American physician (1876–1944)

Herman William Hesse (February 12, 1876 – November 24, 1944) was an American physician. He was eminent in Savannah, Georgia.

==Life and career==
Hesse was born on February 12, 1876, in Savannah, Georgia, to Herman Sr. and Wilhelmina Struck, both German-born. They were married two years before Hesse's birth. His father, who was in the grocery business, died in 1901; his mother lived until 1929. He had three siblings: brothers Frederick and John, and sister Annie Henrietta. John was a dentist in Savannah.

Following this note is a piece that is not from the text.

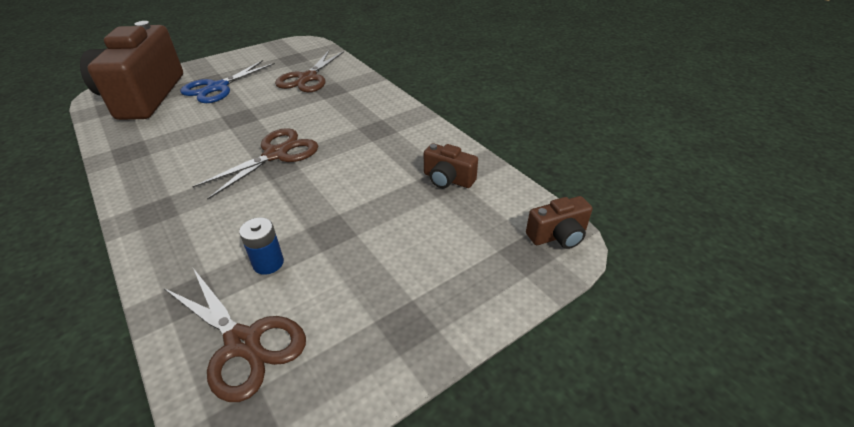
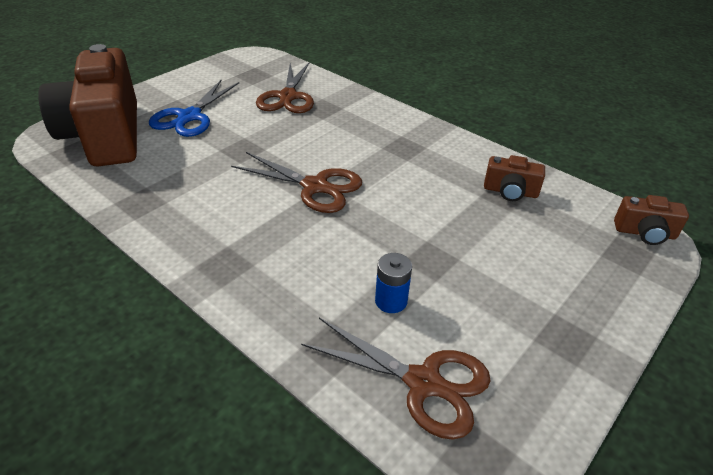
camera: 15 degrees left, 0 degrees up
brown scissors [192,128,318,200] -> brown scissors turned 90 degrees clockwise [231,152,362,213]
brown camera [526,196,592,249] -> brown camera turned 45 degrees clockwise [614,195,689,245]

After a preliminary education in the Savannah public schools, he graduated from Newberry College in Newberry, South Carolina, in 1895 with a degree of Bachelor of Arts. In 1900, he completed a course in the medical department of the University of Pennsylvania, where he received a PhD.

He undertook post-graduate work in Philadelphia and New York City, before setting up a practice in Savannah in the early 1900s. He was also visiting surgeon on the staff of St. Joseph's Hospital.

He married Brooklyn native Martha Catherine "Mattie" Wilfert on November 27, 1901, with whom he had two children: Marion (born March 1, 1902) and Herman W. Hesse III (born June 28, 1905).

Hesse was a member of the Medical Association of Georgia, was secretary of the Georgia Medical Society, and identified with the Knights of Pythias.

==Death==
Hesse died on November 24, 1944, aged 68. He is buried in Savannah's Bonaventure Cemetery alongside his wife, who survived him by twelve years, and their son, who died in 1976.